The Internet Can Bite You


Beware the magic pill and the secret cure that doctors hate.

Extracted from
http://www.theatlantic.com/magazine/archive/2014/01/the-dark-lord-of-the-internet/355726/

Jesse Willms, the Dark Lord of the Internet

............His company Just Think Media may have been the most successful Internet venture no one had ever heard of: in 2009, with just 20 employees, it earned more than $100 million in revenue. Few entrepreneurs, past or present, have ever built such a lucrative company so young................. Willms knew that he was the subject of an exhaustive investigation by the Federal Trade Commission. And what this investigation would determine, essentially, was whether Willms, the white-hot e-commerce whiz, was actually one of the most egregious scammers in the history of the Internet. …............between 2007 and 2011, the lawsuit claimed, Willms defrauded consumers of some $467 million by enticing them to sign up for “risk free” product trials and then billing their cards recurring fees for a litany of automatically enrolled services they hadn’t noticed in the fine print. In just a few months, Willms’s companies could charge a consumer hundreds of dollars like this, and making the flurry of debits stop was such a convoluted process for those ensnared by one of his schemes that some customers just canceled their credit cards and opened new ones …............

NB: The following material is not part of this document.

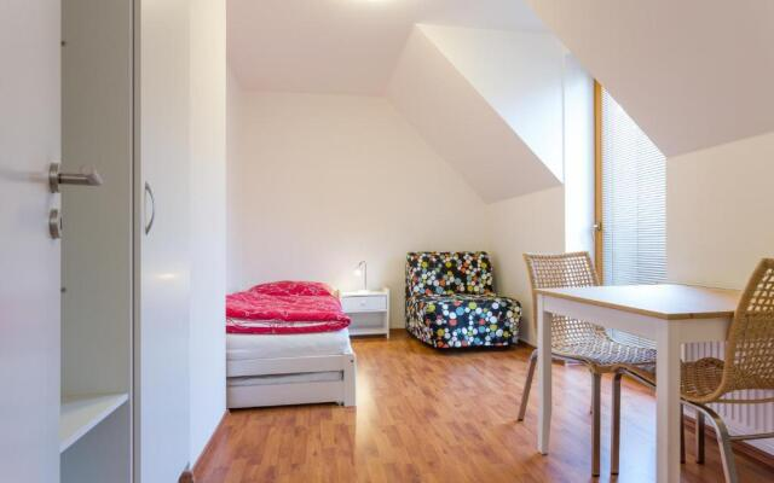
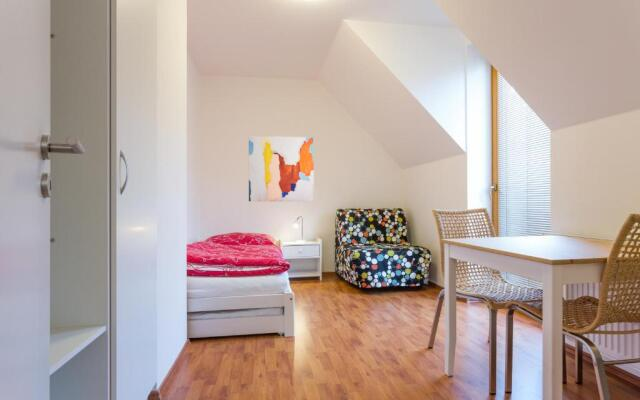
+ wall art [248,135,315,202]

If you’ve used the Internet at all in the past six years, your cursor has probably lingered over ads for Willms’s Web sites more times than you’d suspect. His pitches generally fit in nicely with what have become the classics of the dubious-ad genre: tropes like photos of comely newscasters alongside fake headlines such as “Shocking Diet Secrets Exposed!”; too-good-to-be-true stories of a “local mom” who “earns $629/day working from home”; clusters of text links for miracle teeth whiteners and “loopholes” entitling you to government grants; and most notorious of all, eye-grabbing animations of disappearing “belly fat” coupled with a tagline promising the same results if you follow “1 weird old trick.” (A clue: the “trick” involves typing in 16 digits and an expiration date.)